Alternative transcription and alternative splicing in cancer

In recent years, the notion of one gene makes one protein that functions in one signaling pathway in mammalian cells has been shown to be overly simplistic. Recent genome-wide studies suggest that at least half of the human genes, including many therapeutic target genes, produce multiple protein isoforms through alternative splicing and alternative usage of transcription initiation and/or termination. For example, alternative splicing of the vascular endothelial growth factor gene (VEGFA) produces multiple protein isoforms, which display either pro-angiogenic or anti-angiogenic activities. Similarly, for the majority of human genes, the inclusion or exclusion of exonic sequences enhances the generation of transcript variants and/or protein isoforms that can vary in structure and functional properties. Many of the isoforms produced in this manner are tightly regulated during normal development but are misregulated in cancer cells. Altered expression of transcript variants and protein isoforms for numerous genes is linked with disease and its prognosis, and cancer cells manipulate regulatory mechanisms to express specific isoforms that confer drug resistance and survival advantages.
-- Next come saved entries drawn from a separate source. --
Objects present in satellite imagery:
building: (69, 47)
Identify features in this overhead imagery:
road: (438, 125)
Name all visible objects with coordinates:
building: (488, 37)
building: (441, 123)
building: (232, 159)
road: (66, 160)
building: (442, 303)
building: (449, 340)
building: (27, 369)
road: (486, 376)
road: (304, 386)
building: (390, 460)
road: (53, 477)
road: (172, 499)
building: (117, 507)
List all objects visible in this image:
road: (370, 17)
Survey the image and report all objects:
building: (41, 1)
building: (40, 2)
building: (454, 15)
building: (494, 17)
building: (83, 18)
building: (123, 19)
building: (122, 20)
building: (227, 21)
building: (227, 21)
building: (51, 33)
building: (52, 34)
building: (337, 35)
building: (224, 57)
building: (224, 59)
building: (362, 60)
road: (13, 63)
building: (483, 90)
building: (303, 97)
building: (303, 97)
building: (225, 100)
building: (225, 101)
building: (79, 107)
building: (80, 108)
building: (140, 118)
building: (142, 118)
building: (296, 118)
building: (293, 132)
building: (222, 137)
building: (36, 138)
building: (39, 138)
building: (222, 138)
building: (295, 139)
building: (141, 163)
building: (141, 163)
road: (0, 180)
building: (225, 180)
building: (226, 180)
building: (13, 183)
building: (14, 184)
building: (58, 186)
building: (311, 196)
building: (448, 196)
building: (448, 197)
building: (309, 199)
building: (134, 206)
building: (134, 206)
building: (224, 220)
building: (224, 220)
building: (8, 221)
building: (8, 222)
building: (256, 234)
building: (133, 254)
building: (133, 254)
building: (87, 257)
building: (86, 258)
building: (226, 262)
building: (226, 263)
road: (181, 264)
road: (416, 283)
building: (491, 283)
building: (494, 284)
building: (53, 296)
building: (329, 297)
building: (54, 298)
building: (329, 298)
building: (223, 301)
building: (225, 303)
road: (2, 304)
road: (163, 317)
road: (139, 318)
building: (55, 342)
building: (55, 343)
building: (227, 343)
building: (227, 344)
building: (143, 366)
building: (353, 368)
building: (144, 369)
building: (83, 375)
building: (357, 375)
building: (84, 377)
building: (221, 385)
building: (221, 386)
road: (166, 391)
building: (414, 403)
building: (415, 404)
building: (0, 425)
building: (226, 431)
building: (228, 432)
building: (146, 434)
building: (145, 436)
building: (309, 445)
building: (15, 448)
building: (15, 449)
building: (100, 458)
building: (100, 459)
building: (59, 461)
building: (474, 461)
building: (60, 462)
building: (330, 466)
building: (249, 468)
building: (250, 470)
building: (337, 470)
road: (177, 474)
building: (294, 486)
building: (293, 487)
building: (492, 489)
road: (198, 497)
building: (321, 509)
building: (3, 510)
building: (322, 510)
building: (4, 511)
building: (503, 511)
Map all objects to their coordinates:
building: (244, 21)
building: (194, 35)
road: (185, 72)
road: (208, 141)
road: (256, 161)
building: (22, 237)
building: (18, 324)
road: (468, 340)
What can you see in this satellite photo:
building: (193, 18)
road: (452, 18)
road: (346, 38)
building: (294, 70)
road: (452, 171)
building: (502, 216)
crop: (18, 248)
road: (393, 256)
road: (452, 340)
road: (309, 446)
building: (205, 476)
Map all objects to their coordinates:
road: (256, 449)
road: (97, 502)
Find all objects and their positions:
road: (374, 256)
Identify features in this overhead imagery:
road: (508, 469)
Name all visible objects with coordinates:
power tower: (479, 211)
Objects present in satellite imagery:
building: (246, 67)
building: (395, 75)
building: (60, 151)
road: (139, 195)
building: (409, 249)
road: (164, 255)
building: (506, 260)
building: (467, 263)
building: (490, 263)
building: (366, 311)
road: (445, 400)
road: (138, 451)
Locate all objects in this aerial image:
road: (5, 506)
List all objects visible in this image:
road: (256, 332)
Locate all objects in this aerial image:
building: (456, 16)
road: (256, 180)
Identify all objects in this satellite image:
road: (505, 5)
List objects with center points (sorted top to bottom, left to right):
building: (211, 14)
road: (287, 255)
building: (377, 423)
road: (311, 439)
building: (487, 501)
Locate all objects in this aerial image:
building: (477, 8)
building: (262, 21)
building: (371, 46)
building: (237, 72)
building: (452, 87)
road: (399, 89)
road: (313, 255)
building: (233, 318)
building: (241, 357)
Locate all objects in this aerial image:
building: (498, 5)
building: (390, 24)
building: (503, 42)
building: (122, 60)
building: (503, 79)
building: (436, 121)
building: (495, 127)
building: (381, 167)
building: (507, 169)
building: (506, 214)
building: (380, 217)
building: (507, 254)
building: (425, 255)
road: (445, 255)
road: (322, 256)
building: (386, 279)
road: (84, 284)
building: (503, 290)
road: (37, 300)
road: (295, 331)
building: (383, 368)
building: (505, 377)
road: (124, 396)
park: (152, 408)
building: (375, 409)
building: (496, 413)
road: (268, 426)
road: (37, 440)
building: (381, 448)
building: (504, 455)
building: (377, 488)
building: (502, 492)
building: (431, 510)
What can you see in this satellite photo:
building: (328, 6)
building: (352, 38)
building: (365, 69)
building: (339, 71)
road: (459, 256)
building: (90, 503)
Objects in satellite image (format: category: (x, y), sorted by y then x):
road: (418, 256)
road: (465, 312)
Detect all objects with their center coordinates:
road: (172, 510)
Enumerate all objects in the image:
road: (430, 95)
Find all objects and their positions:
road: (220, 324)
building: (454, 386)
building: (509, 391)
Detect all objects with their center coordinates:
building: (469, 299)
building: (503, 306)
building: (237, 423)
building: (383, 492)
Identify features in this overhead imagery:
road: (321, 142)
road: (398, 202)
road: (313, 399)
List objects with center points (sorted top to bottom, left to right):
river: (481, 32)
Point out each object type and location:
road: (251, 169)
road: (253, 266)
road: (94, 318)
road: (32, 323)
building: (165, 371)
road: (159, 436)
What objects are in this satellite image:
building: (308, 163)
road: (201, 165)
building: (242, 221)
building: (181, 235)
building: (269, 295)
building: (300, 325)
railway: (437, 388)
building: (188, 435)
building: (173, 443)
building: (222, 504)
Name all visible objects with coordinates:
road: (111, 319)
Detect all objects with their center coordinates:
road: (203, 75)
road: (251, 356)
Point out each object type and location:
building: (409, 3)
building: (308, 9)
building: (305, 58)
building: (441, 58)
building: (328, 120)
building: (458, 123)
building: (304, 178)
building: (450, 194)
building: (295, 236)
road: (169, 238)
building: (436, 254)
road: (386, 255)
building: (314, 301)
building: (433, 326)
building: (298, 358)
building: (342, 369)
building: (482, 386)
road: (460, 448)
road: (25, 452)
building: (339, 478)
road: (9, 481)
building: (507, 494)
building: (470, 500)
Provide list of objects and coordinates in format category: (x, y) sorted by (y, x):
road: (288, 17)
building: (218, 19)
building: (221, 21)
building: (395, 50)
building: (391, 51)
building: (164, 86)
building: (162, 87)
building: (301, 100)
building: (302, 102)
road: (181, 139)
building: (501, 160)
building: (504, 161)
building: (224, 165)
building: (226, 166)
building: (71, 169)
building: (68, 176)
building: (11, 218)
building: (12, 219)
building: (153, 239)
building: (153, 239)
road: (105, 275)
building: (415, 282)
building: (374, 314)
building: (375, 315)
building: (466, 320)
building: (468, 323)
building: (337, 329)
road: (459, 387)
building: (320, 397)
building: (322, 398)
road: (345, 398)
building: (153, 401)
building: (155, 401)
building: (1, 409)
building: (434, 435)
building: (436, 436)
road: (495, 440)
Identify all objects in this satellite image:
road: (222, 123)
Emerging insights indicate that modulating the expression of transcript and protein isoforms of a gene may hold the key to impeding tumor growth and act as a model for efficient targeting of disease-associated genes at the isoform level. This review highlights the role and regulation of alternative transcription and splicing mechanisms in generating the transcriptome, and the misuse and diagnostic/prognostic potential of alternative transcription and splicing in cancer.